Member of the Tennessee House of Representatives from the 10th district
- In office January 14, 2003 – January 11, 2011
- Preceded by: Stancil Ford
- Succeeded by: Don Miller

Personal details
- Born: July 24, 1961 (age 64)
- Party: Democratic
- Spouse: Lisa Litz
- Education: University of Tennessee (BS)
- Website: House website

= John Litz =

American politician

John Litz (born July 24, 1961) is a United States Democratic Party politician, formerly serving as a State Representative in Tennessee. He represented District 10, Hamblen County.

==Biography==
John Litz hold a B.S. degree in Agriculture from the University of Tennessee and makes his living as a farmer, operating Litz Farms in Hamblen County.
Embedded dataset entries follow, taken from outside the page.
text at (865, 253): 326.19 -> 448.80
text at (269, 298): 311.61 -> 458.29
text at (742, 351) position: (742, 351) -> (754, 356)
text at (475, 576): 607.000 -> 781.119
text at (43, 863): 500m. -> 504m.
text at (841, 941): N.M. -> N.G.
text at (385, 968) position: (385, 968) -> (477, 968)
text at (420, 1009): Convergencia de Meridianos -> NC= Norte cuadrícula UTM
He was first elected to the General Assembly in 2002 defeating Republican incumbent Stancil Ford. He served as a House member of the 103rd, 104th and 105th General Assemblies serving on the following committees:
- Secretary, House Calendar and Rules Committee
- Member, House Agriculture Committee
- Member, House State and Local Committee
- Vice Chair, House Elections Subcommittee

In November 2006, Litz was re-elected without opposition to a 3rd term. In December 2006, he was selected by the Democratic Caucus to serve as Assistant Majority Leader. In September 2007, Litz announced his intention to retire from the legislature after his current term expired.